When NASA’s Polar Lander—scheduled to arrive on Mars on December 3rd—disappeared, there was reason for hope. Perhaps the incompetence of state-funded science would finally become obvious.

After all, the fiasco followed NASA’s loss of the Mars Climate Orbiter less than three months before. To paraphrase the comment made by one of Oscar Wilde’s characters to an orphaned man: “To lose one parent is a misfortune. Losing two smacks of carelessness.” This is especially true when one of the missing probes went astray due to the human failure to convert some measurements into metric units. The two Mars probes were worth a cumulative $327.5 million. At this, they were cheap. NASA didn’t want to repeat the embarrassment of losing another billion dollar craft, like Mars Observer in 1993.

Incredibly, NASA ended 1999 on what CNN called “an up note.” Namely, the seven-member crew of the space shuttle Discovery returned safely to Earth after repairing the Hubble Space Telescope. Yet the Hubble itself represents a boondoggle. Launched in 1990, Hubble’s main mirror had been polished to the wrong parameters and required expensive repair to render photographs significantly more useful than those obtained from Earth.

NASA is the ultimate government-funded science. Critics excoriate its pathetic record and bloated spending, but they rarely raise a more fundamental question: does governmental funding benefit science? This question is nontrivial to those who believe that governmental interference in other areas of human endeavor hinders progress.

Is science—unlike economics or the arts—the one field in which government is a benefactor? Or has government dominated research so long (through its funding since WWII) that we no longer have a clear concept of science that can function otherwise?

State control (i.e. funding) devastates science as surely as it does in any other exploration for truth. Money is never given to “science” but always to particular doctrines, theories, or individuals. The State cannot afford to put every scientist and every doctrine on the dole. Who, then, decides? The many (the people) or the few (the elite)? It is no answer to reply, “those with sufficient scientific knowledge will decide” because this merely raises another question. Which scientists will be selected and who will apply which standard in doing so?—the many or the few?

The history of science demonstrates that an intellectual revolution is usually necessary for a radically new doctrine to break through the “established” truth of an old one. The many—even when science was relatively understandable to the layperson—rarely back intellectual revolutions. The elite few have even more of an investment in maintaining the “status quo” from which they draw salaries and prestige. Government has a vested interest in reducing science to the role of hand-maiden. Hence, the Manhattan Project during WWII. Hence, NASA during the Cold War race against the Russians into space.

Yet, anyone who questions the subordination of science to politics is dismissed with the words, “Without government, the Internet would not exist.” It is true that the current system sprang from the government funded ARPANET, designed to allow certain scientists to share data via linked computers. It is not true that a similar phenomenon would not have occurred spontaneously in the free market. Connecting computers to share data was nothing new. And the private sector was already working out a detailed vision of an Internet.

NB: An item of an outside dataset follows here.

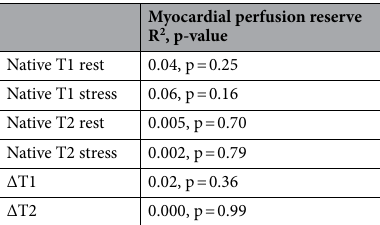
Table 5. Relationship of native T1 and T2 with myocardial perfusion reserve.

For example, computer guru Ted Nelson used the term “hypertext” in 1965. His 1974 book Dream Machines spelled out the mechanics of hypertext, which became the basic building block of the World Wide Web.

What Nelson could not envision was the explosive popularity of the Internet. This phenomenon was made possible by a later and purely commercial invention: the microprocessor by Intel. The microprocessor reduced the entire control process of a computer to a single integrated chip. Computers became affordable to individuals. Of course, government has taken credit for a system that would have originated anyway and spontaneously through the private sector.

Indeed, since the market place would not have banned commercial content, as the government originally did, the system would have probably developed more quickly and at lower cost. Instead of “the many” or “the few” deciding the particulars of the Internet, “the one” would have chosen.

That is, the Internet would have sprung from the collective and uncoordinated choices of individuals who used their own time and money to support the choices most useful to them. It would have evolved from far-seeing visionaries, like Nelson, who were disadvantaged by having to compete with government-funded entities.

Despite its incredible incompetence, NASA has a mystique even among those who generally scoff at State-sponsored truth. In reality, it is the largest obstacle to space exploration. It disadvantages the competing private sector by drawing on “free money.” Of course, the money is not free, but stolen through taxes. Thus, companies and individuals are stripped of funds that could be directed into science they believed in. But individuals are not allowed to pursue private choices in science on the same level as they do with literature or music.

NASA is not only a governmental expression of contempt for the individual, it is bad science.